What’s Behind Trouble Winding Down? 

Trouble winding down can be related to worry and anxiety. But there are other reasons kids can struggle to fall asleep.

Some kids get so wrapped up in what they’re doing that they have trouble switching gears and sticking to their bedtime routine. Others don’t want to settle down because they don’t want to miss out on something fun you or their older siblings will do after their bedtime. 

Here are other reasons kids may have trouble winding down:

  • Not having the music, stuffed animal, or person they “need” to fall asleep (you may hear this called “sleep association”)

  • Being afraid of the dark, of having nightmares, or of other nighttime-related things

  • Going through big changes at home, like a new baby or the death of a family member 

  • Getting stuck on thoughts and problems

  • Having high levels of energy, or hyperactivity

Hyperactivity is one of the signs of ADHD. Kids with ADHD are often easily distracted, too, which can make it hard to settle down at night.
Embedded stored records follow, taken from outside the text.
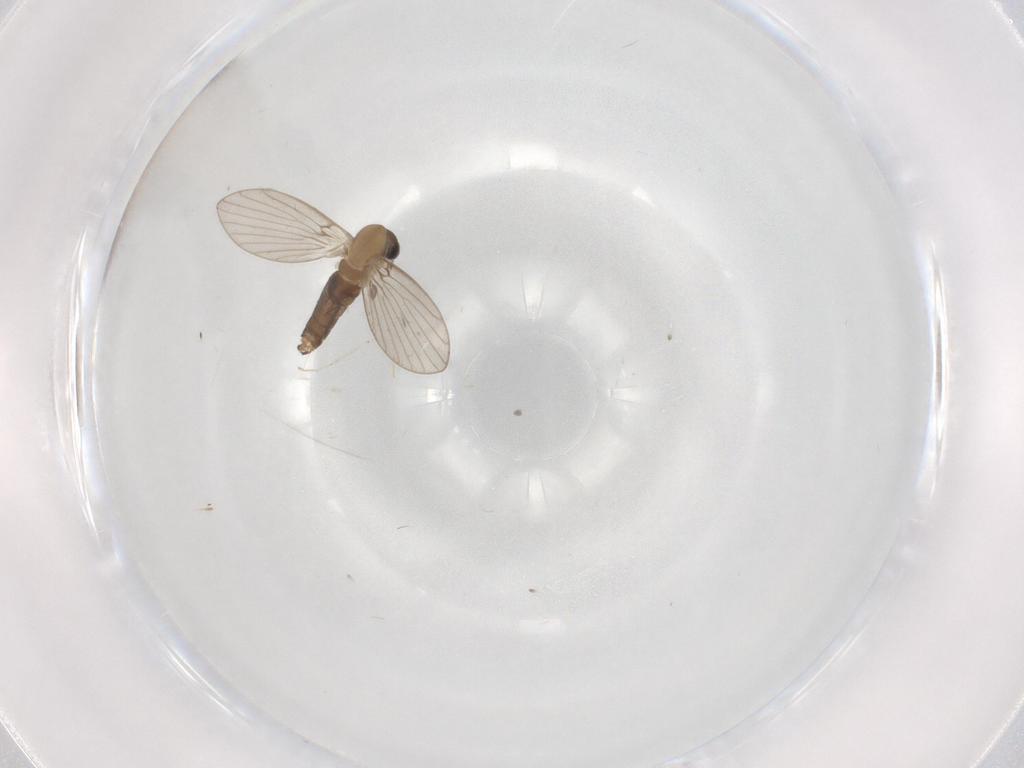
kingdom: Animalia
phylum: Arthropoda
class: Insecta
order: Diptera
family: Psychodidae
It can take them a while to “shut off their brain” and get to sleep.

Keep in mind, though, that some kids are just night owls. Their bedtime comes before their brains are ready to wind down. They may struggle with what’s called “delayed sleep.” 

Kids with delayed sleep have trouble falling asleep in a reasonable amount of time. They’re often still awake for up to an hour after going to bed. Delayed sleep can also make it harder for kids to wake up in the morning. They often feel groggy when they wake up.

What to Do

Noticing your child’s trouble getting to sleep is a good first step. From there, talk with your child about what you’re seeing. You can say, “I noticed that settling down at night seems tough for you. Do you feel that, too?” Then ask your child what’s hard about going to sleep.

Take notes on what your child says and other things you notice. When does your child have trouble getting to sleep? Does your child seem anxious? Does your child seem hyperactive or easily distracted?

Sometimes, signs of ADHD get confused with sleep disorders. And since lack of sleep can make it hard for kids to concentrate the next day, it can create a chicken-and-egg scenario. That’s why it’s important to talk with your health care provider about what you’re seeing.

In the meantime, there are things you can do to help your child get more sleep. If you don’t have a set routine to wind down for the night, try to create a bedtime routine. You can also use a nighttime routine checklist.

Work toward a goal of turning off electronics an hour before bedtime. This can help kids’ brains wind down more easily. Start by shutting off electronics 15 minutes before bed. Then try 30 minutes, working your way up to an hour.

These strategies may help your child wind down a little more easily. If it continues to be a problem, though, keep talking with your child, and check in with your child’s health care provider. And learn more about why some kids struggle with hyperactivity.

Key Takeaways

  • Anxiety and hyperactivity can make it hard for kids to wind down and go to sleep.

  • Creating a bedtime routine—or making adjustments to it—can help your child fall asleep.

  • Talk with your child’s health care provider if you’re concerned about your child’s trouble going to sleep.